Prevention. Protecting your kidneys is essential. Although it is impossible to completely prevent certain diseases, healthy lifestyle habits can nevertheless reduce the risks. In general, well hydrated (at least 2 liters per day) and control its salt intake (through diet and sports) are beneficial for kidney function.

Other more specific measures are recommended to reduce the risks or prevent recurrence of kidney stones.
In the case of kidney failure, the two main causes are diabetes (type 1 and 2) as well as high blood pressure. Good control of these diseases greatly reduces the risk of progression to a case of insufficiency. Other behaviors, such as avoiding alcohol, drug, and drug abuse, can keep the disease away.

Kidney cancer. The main risk factors are smoking, overweight or obesity, and non-dialysis treatment for more than three years. These conditions can promote the development of cancer.

Examinations of the kidneys

Laboratory tests: the determination of certain substances in the blood and urine allow evaluation of renal function. This is the case, for example, for creatinine, urea, and proteins. In the case of pyelonephritis, a cytobacteriological examination of the urine (ECBU) is prescribed to determine the germs involved in the infection and thus adapt the treatment.

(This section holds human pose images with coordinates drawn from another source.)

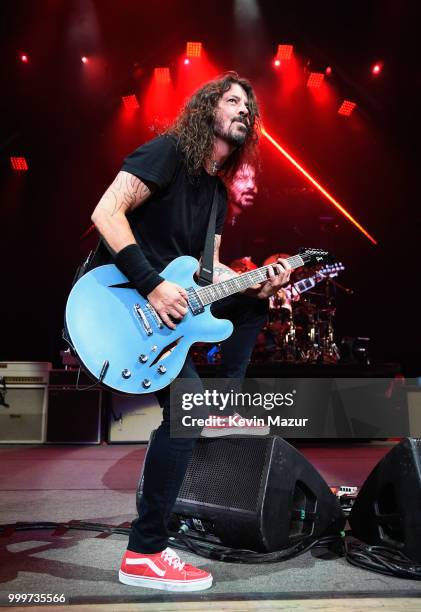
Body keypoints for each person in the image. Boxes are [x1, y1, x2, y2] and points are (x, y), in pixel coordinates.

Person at [90, 73, 291, 592]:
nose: (244, 109)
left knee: (247, 312)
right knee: (185, 413)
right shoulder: (168, 153)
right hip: (117, 303)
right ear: (207, 110)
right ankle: (145, 551)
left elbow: (209, 275)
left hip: (163, 316)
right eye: (232, 100)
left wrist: (259, 283)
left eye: (249, 105)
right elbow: (106, 212)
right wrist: (154, 286)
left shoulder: (218, 196)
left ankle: (224, 399)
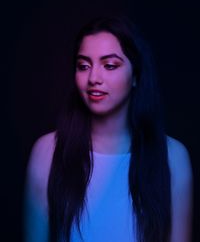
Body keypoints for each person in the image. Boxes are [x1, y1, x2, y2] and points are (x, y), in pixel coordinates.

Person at [24, 16, 193, 242]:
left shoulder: (173, 156)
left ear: (136, 75)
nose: (94, 78)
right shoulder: (47, 152)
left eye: (110, 65)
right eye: (83, 66)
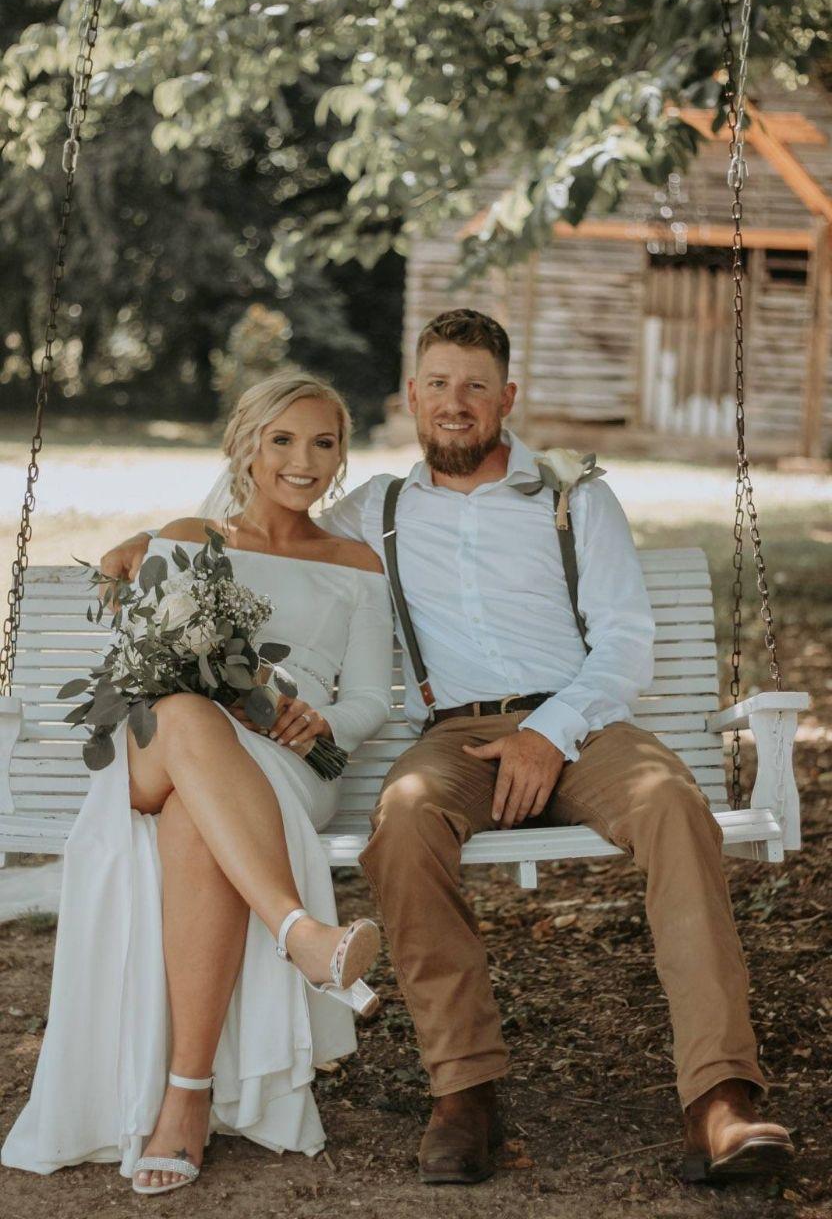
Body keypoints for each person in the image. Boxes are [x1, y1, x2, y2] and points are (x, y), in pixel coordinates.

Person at [85, 309, 795, 1187]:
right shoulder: (374, 507)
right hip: (454, 733)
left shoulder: (577, 497)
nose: (454, 404)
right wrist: (150, 541)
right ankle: (465, 1093)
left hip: (584, 721)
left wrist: (548, 731)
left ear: (507, 396)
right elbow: (267, 506)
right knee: (405, 826)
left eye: (474, 386)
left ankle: (719, 1098)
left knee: (674, 810)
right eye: (437, 385)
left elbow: (623, 643)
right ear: (411, 396)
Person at [1, 371, 394, 1196]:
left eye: (324, 443)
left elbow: (365, 699)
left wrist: (325, 723)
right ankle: (302, 936)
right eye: (282, 439)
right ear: (244, 445)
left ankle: (185, 1101)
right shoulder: (183, 538)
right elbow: (140, 673)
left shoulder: (356, 564)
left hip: (285, 763)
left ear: (342, 457)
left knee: (192, 823)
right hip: (152, 751)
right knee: (180, 712)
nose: (303, 461)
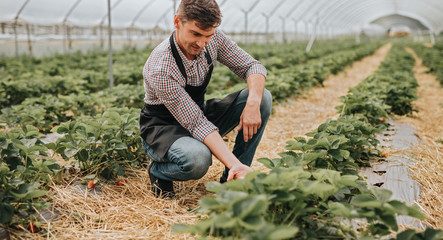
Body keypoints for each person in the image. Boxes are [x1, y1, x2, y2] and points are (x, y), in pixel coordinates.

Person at [140, 0, 272, 198]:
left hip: (196, 111)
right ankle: (159, 171)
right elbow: (197, 123)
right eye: (195, 34)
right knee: (198, 159)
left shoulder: (214, 39)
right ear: (177, 22)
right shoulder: (162, 66)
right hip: (162, 127)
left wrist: (253, 102)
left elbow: (252, 66)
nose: (201, 44)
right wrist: (233, 160)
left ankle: (233, 180)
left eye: (208, 36)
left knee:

Biopsy: an examination that involves taking a sample of the kidney with a needle. The removed piece is examined microscopically and/or biochemically for cancer.

imagery 

Ultrasound: an imaging technique that relies on the use of ultrasound to visualize the internal structure of an organ. The ultrasound of the urinary system allows visualizing the kidneys but also the ureters and the bladder. It is used to highlight, among other things, renal malformation, insufficiency, pyelonephritis (associated with ECBU) or renal calculus.

MRI (Magnetic Resonance Imaging): a diagnostic medical examination performed using a large cylindrical device in which a magnetic field and radio waves are produced. It provides very accurate images in all dimensions of the urinary tract in the case of an MRI of the abdominopelvic area. It is especially used to characterize a tumor or to make a diagnosis of cancer.

Intravenous Urography: A radiological examination that visualizes the entire urinary tract (kidneys, bladder, ureters, and urethra) after injecting an opaque X-ray product that concentrates in the urine. This technique can be used especially in cases of lithiasis or to compare the functioning of the kidneys.

Renal scintigraphy: This is an imaging technique that involves administering to the patient a radioactive tracer, which spreads in the kidneys. This test is used to measure the renal function of the kidneys, to visualize the morphology or to evaluate the sequelae of pyelonephritis.